Immer häufiger begegnen uns im Internet Bilder und Videos, die täuschend echt aussehen. Ob sie von einer Künstlichen Intelligenz erzeugt wurden oder die Realität abbilden, ist oft kaum zu erkennen. Christian Timmerer, Professor an der Universität Klagenfurt, beschäftigt sich täglich mit dem Nutzen, den Auswirkungen und den Gefahren von KI-Systemen.
„Man weiß oft nicht mehr: Ist das echt oder generiert?“, sagt er. Bilder, Videos und sogar Stimmen seien heute so überzeugend künstlich herstellbar, dass es für Laien nahezu unmöglich sei, diese von realen Aufnahmen zu unterscheiden.

Das gelte auch für Texte: „Im Endeffekt kann ich nicht mehr sicher sein, ob ich mit einem Menschen kommuniziere oder mit einem automatisierten Agenten.“ Die Grenzen verschwämmen zunehmend und das hat tiefgreifende Folgen für unseren Alltag.
An der Universität Klagenfurt, wo Timmerer am Institut für Informationstechnologie forscht, ist KI längst Teil des Lehr- und Forschungsalltags. Besonders die Lehre steht vor neuen Herausforderungen. Durch Tools wie ChatGPT werde es immer schwieriger festzustellen, welche Leistungen Studierende tatsächlich selbst erbringen.
„Der mündliche Ausdruck wird wieder wichtiger werden“, betont der Experte. Die junge Generation laufe Gefahr, kreative Prozesse zu verlernen, wenn sie von Beginn an mit KI-Tools arbeite. Mit dem neuen englischsprachigen Studium Robotics & AI, das jährlich mehr als hundert Studierende anzieht, reagiert die Universität auf diese Veränderungen.
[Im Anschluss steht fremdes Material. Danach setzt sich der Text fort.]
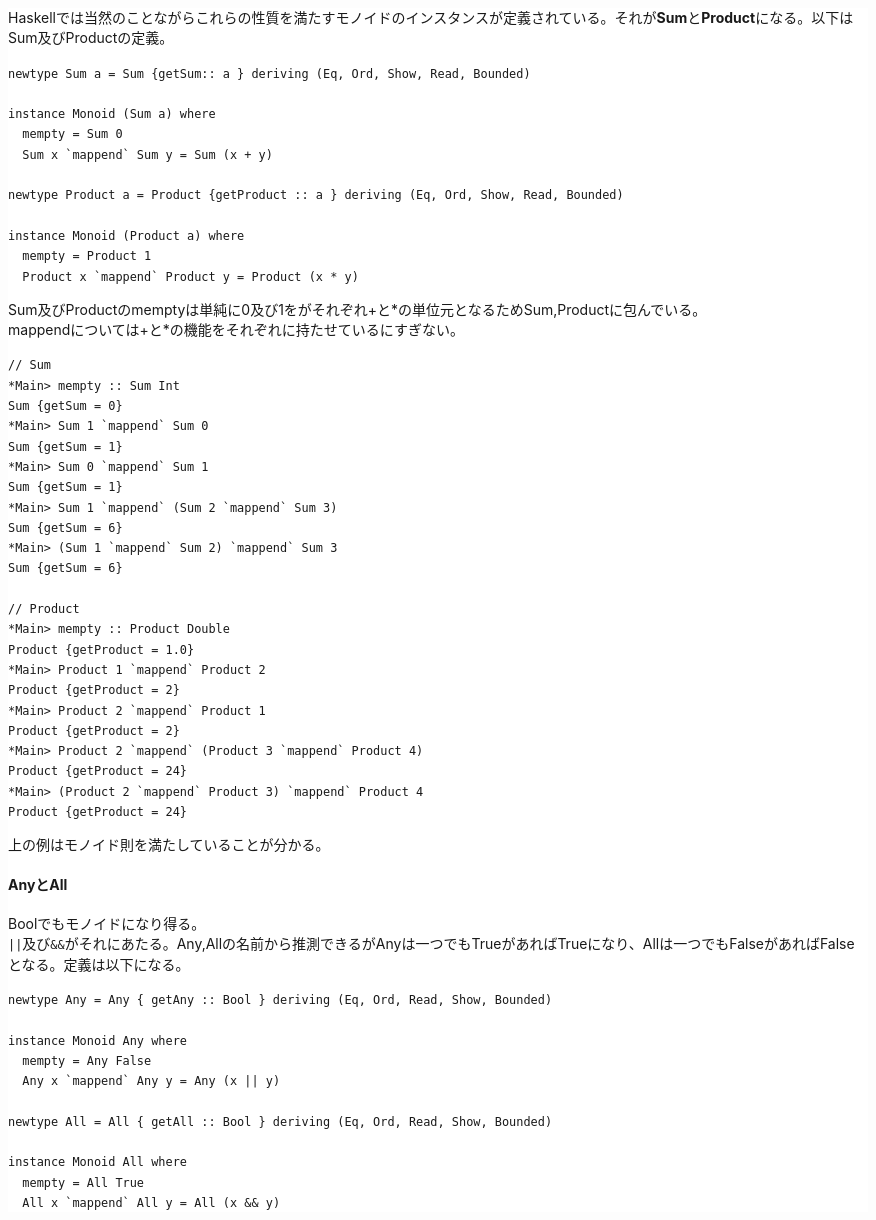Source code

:Haskellでは当然のことながらこれらの性質を満たすモノイドのインスタンスが定義されている。それが**Sum**と**Product**になる。以下はSum及びProductの定義。

```
newtype Sum a = Sum {getSum:: a } deriving (Eq, Ord, Show, Read, Bounded)

instance Monoid (Sum a) where
  mempty = Sum 0
  Sum x `mappend` Sum y = Sum (x + y)

newtype Product a = Product {getProduct :: a } deriving (Eq, Ord, Show, Read, Bounded)

instance Monoid (Product a) where
  mempty = Product 1
  Product x `mappend` Product y = Product (x * y)
```

Sum及びProductのmemptyは単純に0及び1をがそれぞれ+と\*の単位元となるためSum,Productに包んでいる。  
mappendについては+と\*の機能をそれぞれに持たせているにすぎない。

```
// Sum
*Main> mempty :: Sum Int
Sum {getSum = 0}
*Main> Sum 1 `mappend` Sum 0
Sum {getSum = 1}
*Main> Sum 0 `mappend` Sum 1
Sum {getSum = 1}
*Main> Sum 1 `mappend` (Sum 2 `mappend` Sum 3)
Sum {getSum = 6}
*Main> (Sum 1 `mappend` Sum 2) `mappend` Sum 3
Sum {getSum = 6}

// Product
*Main> mempty :: Product Double
Product {getProduct = 1.0}
*Main> Product 1 `mappend` Product 2
Product {getProduct = 2}
*Main> Product 2 `mappend` Product 1
Product {getProduct = 2}
*Main> Product 2 `mappend` (Product 3 `mappend` Product 4)
Product {getProduct = 24}
*Main> (Product 2 `mappend` Product 3) `mappend` Product 4
Product {getProduct = 24}
```

上の例はモノイド則を満たしていることが分かる。

#### AnyとAll
Boolでもモノイドになり得る。  
`||`及び`&&`がそれにあたる。Any,Allの名前から推測できるがAnyは一つでもTrueがあればTrueになり、Allは一つでもFalseがあればFalseとなる。定義は以下になる。

```
newtype Any = Any { getAny :: Bool } deriving (Eq, Ord, Read, Show, Bounded)

instance Monoid Any where
  mempty = Any False
  Any x `mappend` Any y = Any (x || y)

newtype All = All { getAll :: Bool } deriving (Eq, Ord, Read, Show, Bounded)

instance Monoid All where
  mempty = All True
  All x `mappend` All y = All (x && y)
```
Zudem findet heuer erstmals von 1. bis 4. Dezember die weltweit renommierte Konferenz Visual Communications and Image Processing (VCIP) in Klagenfurt statt. Sie widmet sich dem vertrauensvollen Umgang mit Bildern, Videos und KI. Ein Thema, das angesichts von Deepfakes und Bildmanipulationen drängender denn je ist.
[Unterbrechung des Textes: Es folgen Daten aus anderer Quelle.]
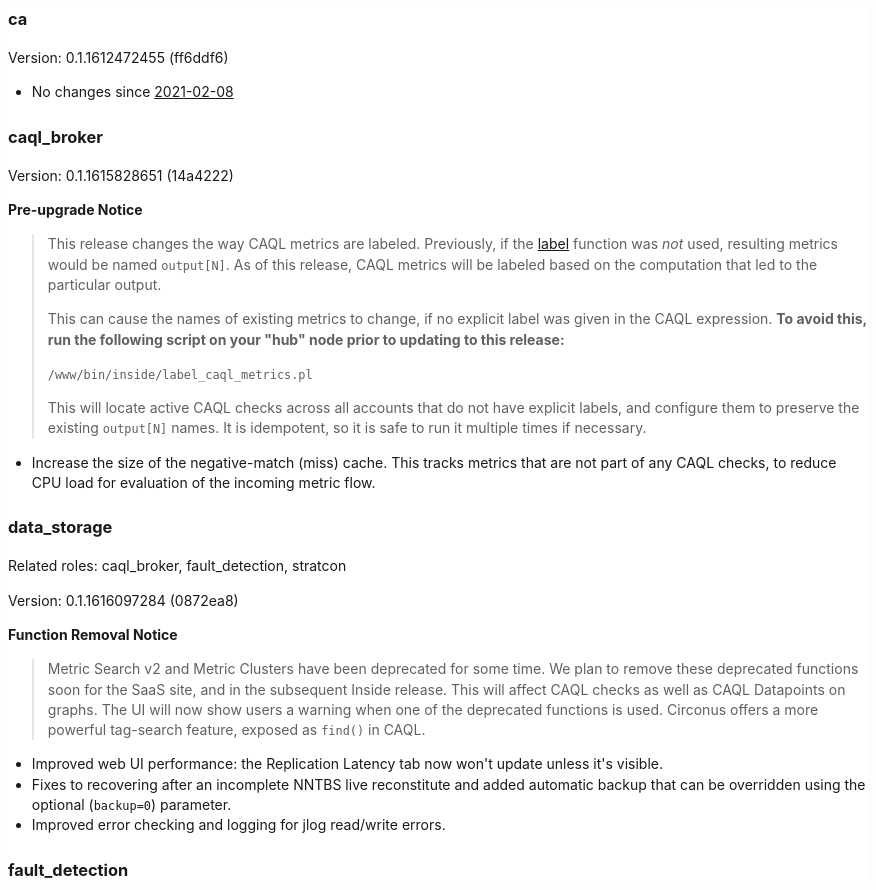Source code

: ### ca

Version: 0.1.1612472455 (ff6ddf6)

* No changes since [2021-02-08](/circonus/on-premises/changelog/2021#2021-02-08)


### caql_broker

Version: 0.1.1615828651 (14a4222)

**Pre-upgrade Notice**

> This release changes the way CAQL metrics are labeled. Previously, if the
> [label](/caql/reference/#labels) function was _not_ used, resulting metrics
> would be named `output[N]`. As of this release, CAQL metrics will be labeled
> based on the computation that led to the particular output.
>
> This can cause the names of existing metrics to change, if no explicit label
> was given in the CAQL expression. **To avoid this, run the following script on
> your "hub" node prior to updating to this release:**
> ```
> /www/bin/inside/label_caql_metrics.pl
> ```
> This will locate active CAQL checks across all accounts that do not have
> explicit labels, and configure them to preserve the existing `output[N]` names.
> It is idempotent, so it is safe to run it multiple times if necessary.

* Increase the size of the negative-match (miss) cache. This tracks metrics
  that are not part of any CAQL checks, to reduce CPU load for evaluation of
  the incoming metric flow.


### data_storage

Related roles: caql_broker, fault_detection, stratcon

Version: 0.1.1616097284 (0872ea8)

**Function Removal Notice**

> Metric Search v2 and Metric Clusters have been deprecated for some time.  We
> plan to remove these deprecated functions soon for the SaaS site, and in the
> subsequent Inside release. This will affect CAQL checks as well as CAQL
> Datapoints on graphs. The UI will now show users a warning when one of the
> deprecated functions is used. Circonus offers a more powerful tag-search
> feature, exposed as `find()` in CAQL.

* Improved web UI performance: the Replication Latency tab now won't update
  unless it's visible.
* Fixes to recovering after an incomplete NNTBS live reconstitute and added
  automatic backup that can be overridden using the optional (`backup=0`)
  parameter.
* Improved error checking and logging for jlog read/write errors.


### fault_detection
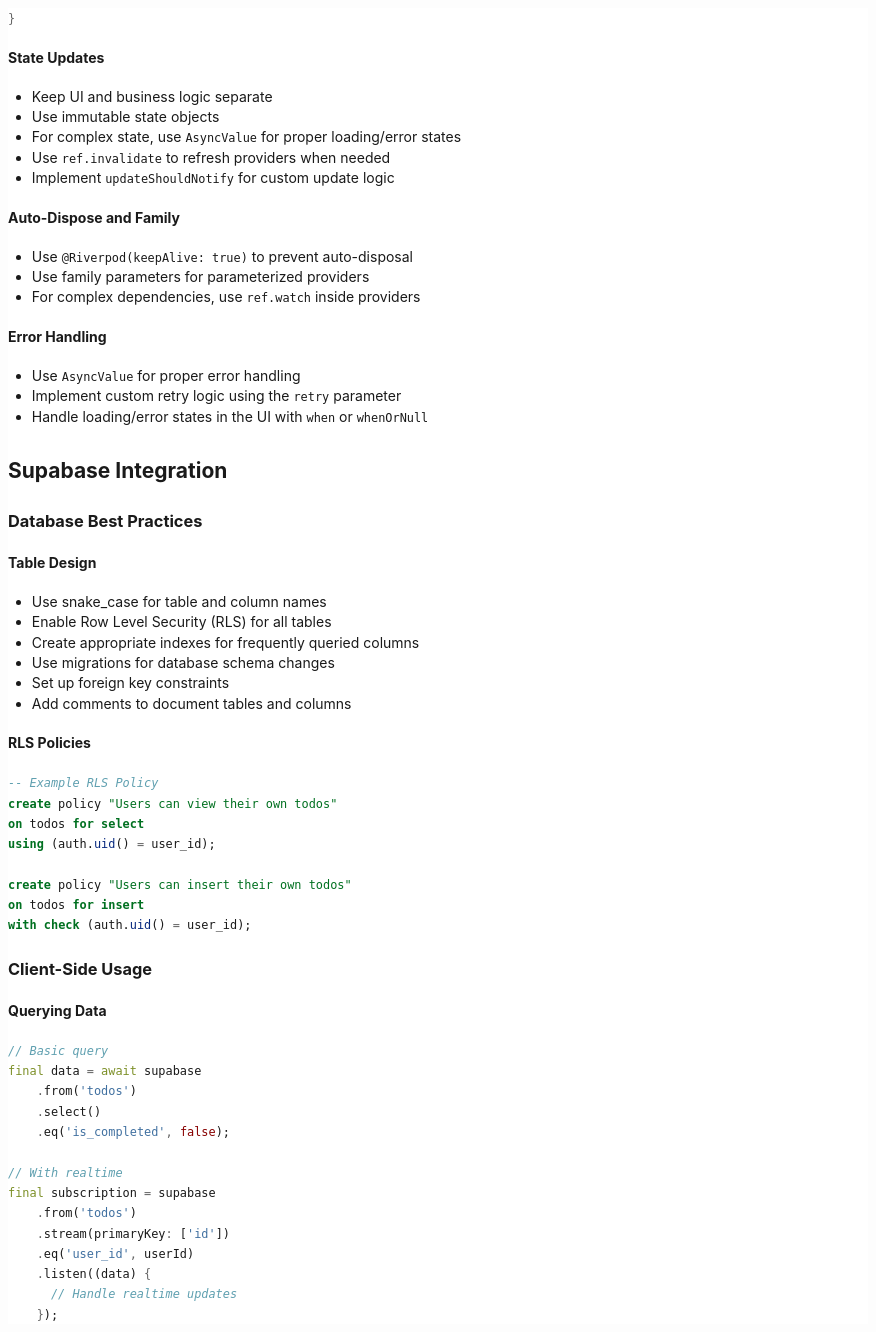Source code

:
 ```dart
}
```

#### State Updates
- Keep UI and business logic separate
- Use immutable state objects
- For complex state, use `AsyncValue` for proper loading/error states
- Use `ref.invalidate` to refresh providers when needed
- Implement `updateShouldNotify` for custom update logic

#### Auto-Dispose and Family
- Use `@Riverpod(keepAlive: true)` to prevent auto-disposal
- Use family parameters for parameterized providers
- For complex dependencies, use `ref.watch` inside providers

#### Error Handling
- Use `AsyncValue` for proper error handling
- Implement custom retry logic using the `retry` parameter
- Handle loading/error states in the UI with `when` or `whenOrNull`

## Supabase Integration

### Database Best Practices

#### Table Design
- Use snake_case for table and column names
- Enable Row Level Security (RLS) for all tables
- Create appropriate indexes for frequently queried columns
- Use migrations for database schema changes
- Set up foreign key constraints
- Add comments to document tables and columns

#### RLS Policies
```sql
-- Example RLS Policy
create policy "Users can view their own todos"
on todos for select
using (auth.uid() = user_id);

create policy "Users can insert their own todos"
on todos for insert
with check (auth.uid() = user_id);
```

### Client-Side Usage

#### Querying Data
```dart
// Basic query
final data = await supabase
    .from('todos')
    .select()
    .eq('is_completed', false);

// With realtime
final subscription = supabase
    .from('todos')
    .stream(primaryKey: ['id'])
    .eq('user_id', userId)
    .listen((data) {
      // Handle realtime updates
    });
```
Ein oft übersehener Aspekt ist laut Timmerer der enorme Energieverbrauch großer Rechenzentren. „Derzeit ist man in der Phase, in der man KI etablieren will. Koste es, was es wolle. Ich gehe aber davon aus, dass irgendwann der Kostendruck kommt, der Optimierungen erzwingt, die sich positiv auf den Energieverbrauch auswirken werden“, erklärt er. Viele neue Rechenzentren würden bereits mit nachhaltigen Energien betrieben, doch weltweit sei das längst nicht überall gewährleistet.
Auch unterschiedliche Berufsgruppen seien von der technologischen Entwicklung betroffen. Besonders die Kreativbranche stehe vor Veränderungen: „In Zukunft könnte ein Schauspieler digital generiert werden, ohne dass er selbst mitwirkt oder bezahlt wird“, sagt Timmerer. Damit könne ein ganzer Berufsstand unter Druck geraten.
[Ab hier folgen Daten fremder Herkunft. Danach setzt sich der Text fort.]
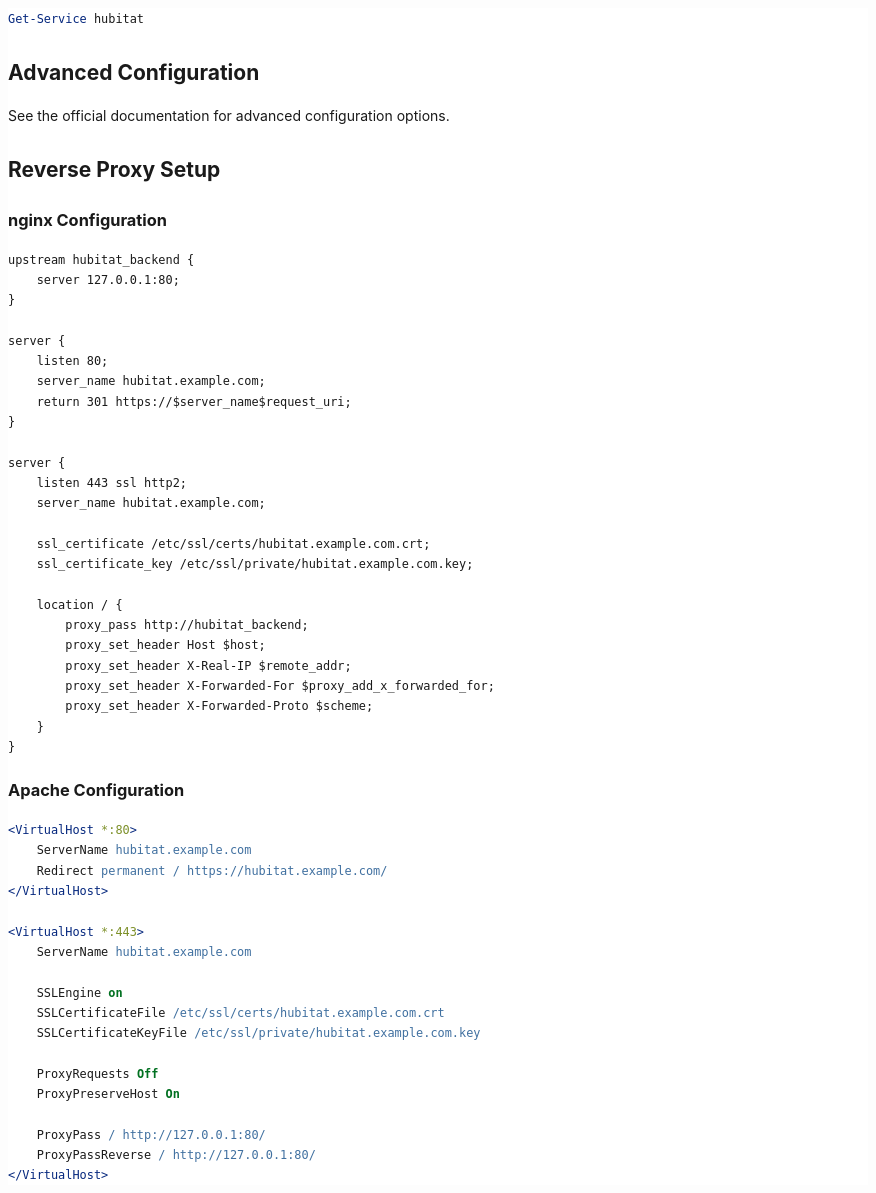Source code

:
 ```powershell
Get-Service hubitat
```

## Advanced Configuration

See the official documentation for advanced configuration options.

## Reverse Proxy Setup

### nginx Configuration

```nginx
upstream hubitat_backend {
    server 127.0.0.1:80;
}

server {
    listen 80;
    server_name hubitat.example.com;
    return 301 https://$server_name$request_uri;
}

server {
    listen 443 ssl http2;
    server_name hubitat.example.com;

    ssl_certificate /etc/ssl/certs/hubitat.example.com.crt;
    ssl_certificate_key /etc/ssl/private/hubitat.example.com.key;

    location / {
        proxy_pass http://hubitat_backend;
        proxy_set_header Host $host;
        proxy_set_header X-Real-IP $remote_addr;
        proxy_set_header X-Forwarded-For $proxy_add_x_forwarded_for;
        proxy_set_header X-Forwarded-Proto $scheme;
    }
}
```

### Apache Configuration

```apache
<VirtualHost *:80>
    ServerName hubitat.example.com
    Redirect permanent / https://hubitat.example.com/
</VirtualHost>

<VirtualHost *:443>
    ServerName hubitat.example.com
    
    SSLEngine on
    SSLCertificateFile /etc/ssl/certs/hubitat.example.com.crt
    SSLCertificateKeyFile /etc/ssl/private/hubitat.example.com.key
    
    ProxyRequests Off
    ProxyPreserveHost On
    
    ProxyPass / http://127.0.0.1:80/
    ProxyPassReverse / http://127.0.0.1:80/
</VirtualHost>
```
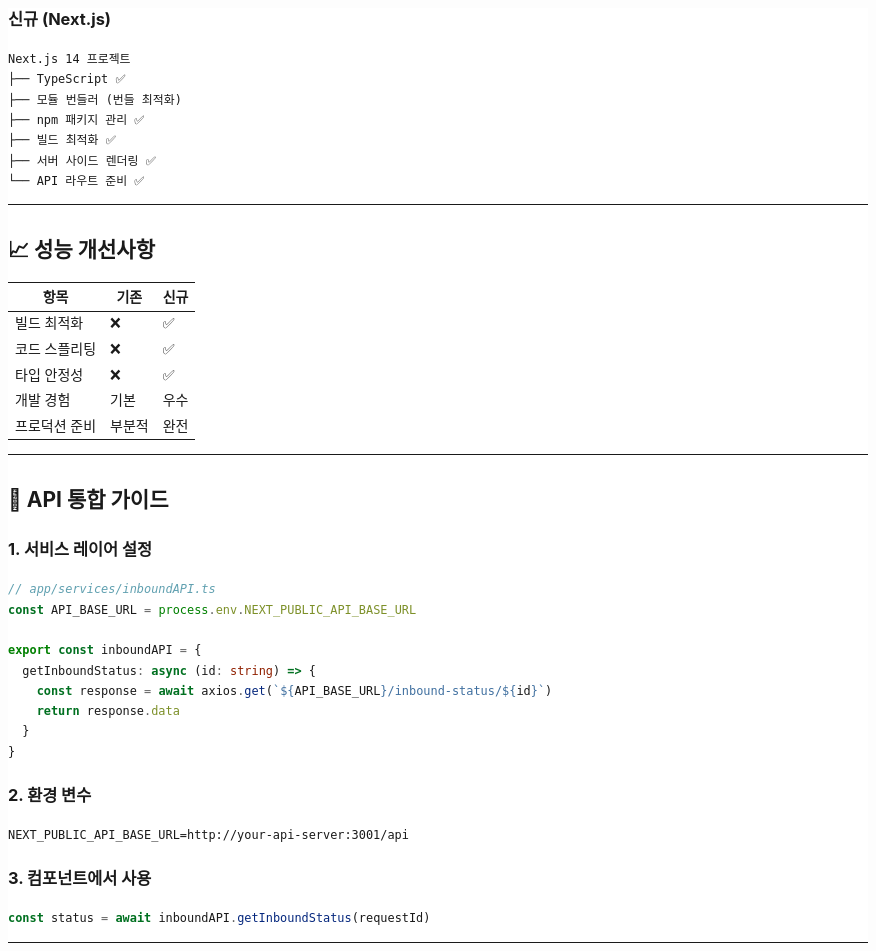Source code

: ### 신규 (Next.js)
```
Next.js 14 프로젝트
├── TypeScript ✅
├── 모듈 번들러 (번들 최적화)
├── npm 패키지 관리 ✅
├── 빌드 최적화 ✅
├── 서버 사이드 렌더링 ✅
└── API 라우트 준비 ✅
```

---

## 📈 성능 개선사항

| 항목 | 기존 | 신규 |
|------|------|------|
| 빌드 최적화 | ❌ | ✅ |
| 코드 스플리팅 | ❌ | ✅ |
| 타입 안정성 | ❌ | ✅ |
| 개발 경험 | 기본 | 우수 |
| 프로덕션 준비 | 부분적 | 완전 |

---

## 🎯 API 통합 가이드

### 1. 서비스 레이어 설정
```typescript
// app/services/inboundAPI.ts
const API_BASE_URL = process.env.NEXT_PUBLIC_API_BASE_URL

export const inboundAPI = {
  getInboundStatus: async (id: string) => {
    const response = await axios.get(`${API_BASE_URL}/inbound-status/${id}`)
    return response.data
  }
}
```

### 2. 환경 변수
```
NEXT_PUBLIC_API_BASE_URL=http://your-api-server:3001/api
```

### 3. 컴포넌트에서 사용
```typescript
const status = await inboundAPI.getInboundStatus(requestId)
```

---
Gleichzeitig eröffnen KI-Methoden in der Medizin neue Möglichkeiten, etwa bei der Auswertung großer Mengen an Operationsvideos. Die finale Bewertung müsse aber weiterhin durch Menschen erfolgen, betont Timmerer.
Mit dem technischen Fortschritt wachsen auch die Risiken. Deepfakes und manipulierte Audiospuren können politischen, gesellschaftlichen und persönlichen Schaden anrichten. „Wir brauchen technische und rechtliche Mittel, um zu erkennen, ob etwas verändert wurde, ob Personen, Stimmen oder Bildinhalte manipuliert wurden“, fordert Timmerer. Der Gesetzgeber müsse klare Regeln schaffen.
Für die Zukunft wünscht er sich vor allem Transparenz. „In zehn Jahren ist man sich hoffentlich des Energieverbrauchs bewusst und hat diesen bereits optimiert.“ Nutzerinnen und Nutzer sollten erkennen können, wie viel Energie eine KI-Anfrage verbraucht hat, ähnlich wie man heute bei Flugreisen CO₂-Bilanzen sieht. Ebenso solle klar ersichtlich sein, welche Inhalte künstlich generiert sind.
„Mein Wunsch wäre, dass sich die Staaten weltweit darauf einigen, wie man KI einsetzt und kennzeichnet“, sagt Timmerer. Nur so könne Vertrauen in digitale Inhalte langfristig gewährleistet werden.